Dün yayınladığımız ‘Serbest Piyasa Mühendisleri’ yazısını bir soru ile bitirdik. Eğer ‘piyasalar’ faizin artmasını bu kadar çok istiyorsa, en küçük bir düşürme belirtisinde bile bu kadar büyük tepkiler veriyorlarsa, AKP’nin düşük faiz ısrarı nereden geliyor?
AKP sermaye düzenine kökünden bağlı. Yine de şu anki özel durumu AKP’nin çıkarlarını sermaye sınıfının en genel çıkarlarından ayrı düşürüyor. Sermaye güncel olarak faizlerin yüksek tutulmasını ve dolar kurunun dengelenmesini istiyor. AKP ise bu görece dengeli ekonomik gidişatın kendi siyasi durumunu çözemeyeceğini biliyor. Faizin yüksek tutulması kur ateşini düşürebilir. Ama bu durumda AKP kendi yandaşlarına düşük faizli kredi akışını durdurmuş olur. Bu kredi akışı ki senelerdir beşli çetenin semirmesini ve kamu kaynaklarını yağmalamasını sağladı. AKP bu beşli çeteyi beslemekte, aynı zamanda da onlara dayanmaktadır. Yüksek faiz demek AKP’nin bu çıkar ilişkisinden vazgeçmek zorunda kalması anlamına gelir.

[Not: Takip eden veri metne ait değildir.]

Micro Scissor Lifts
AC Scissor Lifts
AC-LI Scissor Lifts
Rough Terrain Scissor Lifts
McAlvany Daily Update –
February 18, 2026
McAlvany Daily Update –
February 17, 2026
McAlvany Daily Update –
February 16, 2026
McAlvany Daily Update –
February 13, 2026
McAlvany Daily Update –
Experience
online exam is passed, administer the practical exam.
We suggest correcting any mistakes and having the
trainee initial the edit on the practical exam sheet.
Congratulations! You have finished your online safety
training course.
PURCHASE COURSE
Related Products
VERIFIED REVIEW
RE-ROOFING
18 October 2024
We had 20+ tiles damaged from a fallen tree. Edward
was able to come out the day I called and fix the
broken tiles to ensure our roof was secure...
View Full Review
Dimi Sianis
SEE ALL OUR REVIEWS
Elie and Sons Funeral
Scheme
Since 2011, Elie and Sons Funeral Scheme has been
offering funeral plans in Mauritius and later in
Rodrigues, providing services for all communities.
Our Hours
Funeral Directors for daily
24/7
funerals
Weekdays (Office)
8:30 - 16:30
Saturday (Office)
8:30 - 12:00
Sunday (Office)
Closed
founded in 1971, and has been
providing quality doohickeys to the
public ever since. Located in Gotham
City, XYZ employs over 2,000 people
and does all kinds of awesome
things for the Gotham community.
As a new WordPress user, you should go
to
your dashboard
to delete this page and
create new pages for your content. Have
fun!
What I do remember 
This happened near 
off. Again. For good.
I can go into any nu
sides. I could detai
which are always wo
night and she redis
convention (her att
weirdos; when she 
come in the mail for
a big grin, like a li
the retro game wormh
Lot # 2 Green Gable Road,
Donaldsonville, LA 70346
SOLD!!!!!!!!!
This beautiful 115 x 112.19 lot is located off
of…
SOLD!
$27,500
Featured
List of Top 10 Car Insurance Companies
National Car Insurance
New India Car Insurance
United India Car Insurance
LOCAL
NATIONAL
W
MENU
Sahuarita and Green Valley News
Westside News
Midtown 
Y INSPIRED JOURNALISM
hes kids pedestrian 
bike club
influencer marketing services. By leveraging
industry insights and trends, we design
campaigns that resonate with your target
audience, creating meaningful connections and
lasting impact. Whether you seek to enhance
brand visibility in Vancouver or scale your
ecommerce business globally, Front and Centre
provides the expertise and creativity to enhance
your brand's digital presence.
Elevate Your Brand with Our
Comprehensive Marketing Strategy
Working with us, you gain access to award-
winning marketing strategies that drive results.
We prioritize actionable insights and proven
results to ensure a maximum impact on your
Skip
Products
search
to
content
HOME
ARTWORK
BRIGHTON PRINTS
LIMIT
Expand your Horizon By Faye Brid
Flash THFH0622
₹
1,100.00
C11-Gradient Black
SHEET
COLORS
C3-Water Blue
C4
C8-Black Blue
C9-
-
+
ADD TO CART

AKP’nin faiz ısrarı, kendi içindeki süregiden tartışmalardan bağımsız ve kesin bir karara bağlanmış durumda değil. Albayrak’ın istifa ettirilmesi ve yeni Merkez Başkanıyla bir oranda tekrar geri gelmesi, ekonominin gidişatıyla ilgili büyük bir tartışmanın devam ettiğini gösteriyor. Birkaç ayda bir Merkez Bankası başkanının değişmesi de aynı nedenden.
AKP’nin ekonomi politikası, iç ve dış politikadan ayrı değil. Nasıl diğer yönlerde bir dikiş tutturulamıyorsa, ekonomik gidişatın da düzeltilmesi çok zor.